Please write out the complete listing that follows, exactly as it reads.

---- Data excerpts

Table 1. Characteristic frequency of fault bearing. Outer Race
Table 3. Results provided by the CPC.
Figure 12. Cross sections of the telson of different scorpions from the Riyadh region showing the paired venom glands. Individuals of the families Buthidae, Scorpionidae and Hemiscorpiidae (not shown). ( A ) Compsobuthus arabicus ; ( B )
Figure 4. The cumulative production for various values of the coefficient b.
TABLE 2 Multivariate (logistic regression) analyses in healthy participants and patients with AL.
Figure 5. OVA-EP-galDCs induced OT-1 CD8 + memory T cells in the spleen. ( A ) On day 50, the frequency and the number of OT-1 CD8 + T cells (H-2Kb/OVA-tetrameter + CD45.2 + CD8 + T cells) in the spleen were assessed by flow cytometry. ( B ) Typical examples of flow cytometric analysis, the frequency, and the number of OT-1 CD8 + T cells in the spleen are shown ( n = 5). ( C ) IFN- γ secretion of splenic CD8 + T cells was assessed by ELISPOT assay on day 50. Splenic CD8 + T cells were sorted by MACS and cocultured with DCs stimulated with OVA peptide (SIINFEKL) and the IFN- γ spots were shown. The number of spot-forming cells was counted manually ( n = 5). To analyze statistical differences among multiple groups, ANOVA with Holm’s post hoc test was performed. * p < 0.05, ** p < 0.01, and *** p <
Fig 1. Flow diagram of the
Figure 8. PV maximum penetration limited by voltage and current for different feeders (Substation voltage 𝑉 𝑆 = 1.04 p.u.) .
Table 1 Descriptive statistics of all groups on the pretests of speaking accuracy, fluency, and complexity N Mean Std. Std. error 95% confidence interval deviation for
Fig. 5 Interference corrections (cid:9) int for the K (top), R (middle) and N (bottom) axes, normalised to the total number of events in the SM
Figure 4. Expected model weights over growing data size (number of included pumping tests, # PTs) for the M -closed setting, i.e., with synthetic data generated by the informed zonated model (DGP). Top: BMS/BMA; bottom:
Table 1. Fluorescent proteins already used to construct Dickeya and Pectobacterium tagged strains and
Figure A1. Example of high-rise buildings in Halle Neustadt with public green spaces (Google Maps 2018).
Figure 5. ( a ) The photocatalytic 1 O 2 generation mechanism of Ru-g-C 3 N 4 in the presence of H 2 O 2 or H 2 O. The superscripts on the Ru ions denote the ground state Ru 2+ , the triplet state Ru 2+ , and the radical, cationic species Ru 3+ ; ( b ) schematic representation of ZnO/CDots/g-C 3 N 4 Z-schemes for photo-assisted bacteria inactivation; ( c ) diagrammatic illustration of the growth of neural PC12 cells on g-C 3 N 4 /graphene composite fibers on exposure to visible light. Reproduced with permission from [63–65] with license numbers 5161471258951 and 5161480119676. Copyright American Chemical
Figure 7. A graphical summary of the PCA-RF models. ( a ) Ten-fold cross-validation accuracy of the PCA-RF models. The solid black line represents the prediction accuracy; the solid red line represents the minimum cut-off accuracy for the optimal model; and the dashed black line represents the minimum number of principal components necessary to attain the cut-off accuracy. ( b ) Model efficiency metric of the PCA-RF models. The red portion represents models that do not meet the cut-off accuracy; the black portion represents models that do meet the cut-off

--------

■ **Answer space**:
Table 1. Characteristic frequency of fault bearing. Outer Race
Table 3. Results provided by the CPC.
Figure 12. Cross sections of the telson of different scorpions from the Riyadh region showing the paired venom glands. Individuals of the families Buthidae, Scorpionidae and Hemiscorpiidae (not shown). ( A ) Compsobuthus arabicus ; ( B )
Figure 4. The cumulative production for various values of the coefficient b.
TABLE 2 Multivariate (logistic regression) analyses in healthy participants and patients with AL.
Figure 5. OVA-EP-galDCs induced OT-1 CD8 + memory T cells in the spleen. ( A ) On day 50, the frequency and the number of OT-1 CD8 + T cells (H-2Kb/OVA-tetrameter + CD45.2 + CD8 + T cells) in the spleen were assessed by flow cytometry. ( B ) Typical examples of flow cytometric analysis, the frequency, and the number of OT-1 CD8 + T cells in the spleen are shown ( n = 5). ( C ) IFN- γ secretion of splenic CD8 + T cells was assessed by ELISPOT assay on day 50. Splenic CD8 + T cells were sorted by MACS and cocultured with DCs stimulated with OVA peptide (SIINFEKL) and the IFN- γ spots were shown. The number of spot-forming cells was counted manually ( n = 5). To analyze statistical differences among multiple groups, ANOVA with Holm’s post hoc test was performed. * p < 0.05, ** p < 0.01, and *** p <
Fig 1. Flow diagram of the
Figure 8. PV maximum penetration limited by voltage and current for different feeders (Substation voltage 𝑉 𝑆 = 1.04 p.u.) .
Table 1 Descriptive statistics of all groups on the pretests of speaking accuracy, fluency, and complexity N Mean Std. Std. error 95% confidence interval deviation for
Fig. 5 Interference corrections (cid:9) int for the K (top), R (middle) and N (bottom) axes, normalised to the total number of events in the SM
Figure 4. Expected model weights over growing data size (number of included pumping tests, # PTs) for the M -closed setting, i.e., with synthetic data generated by the informed zonated model (DGP). Top: BMS/BMA; bottom:
Table 1. Fluorescent proteins already used to construct Dickeya and Pectobacterium tagged strains and
Figure A1. Example of high-rise buildings in Halle Neustadt with public green spaces (Google Maps 2018).
Figure 5. ( a ) The photocatalytic 1 O 2 generation mechanism of Ru-g-C 3 N 4 in the presence of H 2 O 2 or H 2 O. The superscripts on the Ru ions denote the ground state Ru 2+ , the triplet state Ru 2+ , and the radical, cationic species Ru 3+ ; ( b ) schematic representation of ZnO/CDots/g-C 3 N 4 Z-schemes for photo-assisted bacteria inactivation; ( c ) diagrammatic illustration of the growth of neural PC12 cells on g-C 3 N 4 /graphene composite fibers on exposure to visible light. Reproduced with permission from [63–65] with license numbers 5161471258951 and 5161480119676. Copyright American Chemical
Figure 7. A graphical summary of the PCA-RF models. ( a ) Ten-fold cross-validation accuracy of the PCA-RF models. The solid black line represents the prediction accuracy; the solid red line represents the minimum cut-off accuracy for the optimal model; and the dashed black line represents the minimum number of principal components necessary to attain the cut-off accuracy. ( b ) Model efficiency metric of the PCA-RF models. The red portion represents models that do not meet the cut-off accuracy; the black portion represents models that do meet the cut-off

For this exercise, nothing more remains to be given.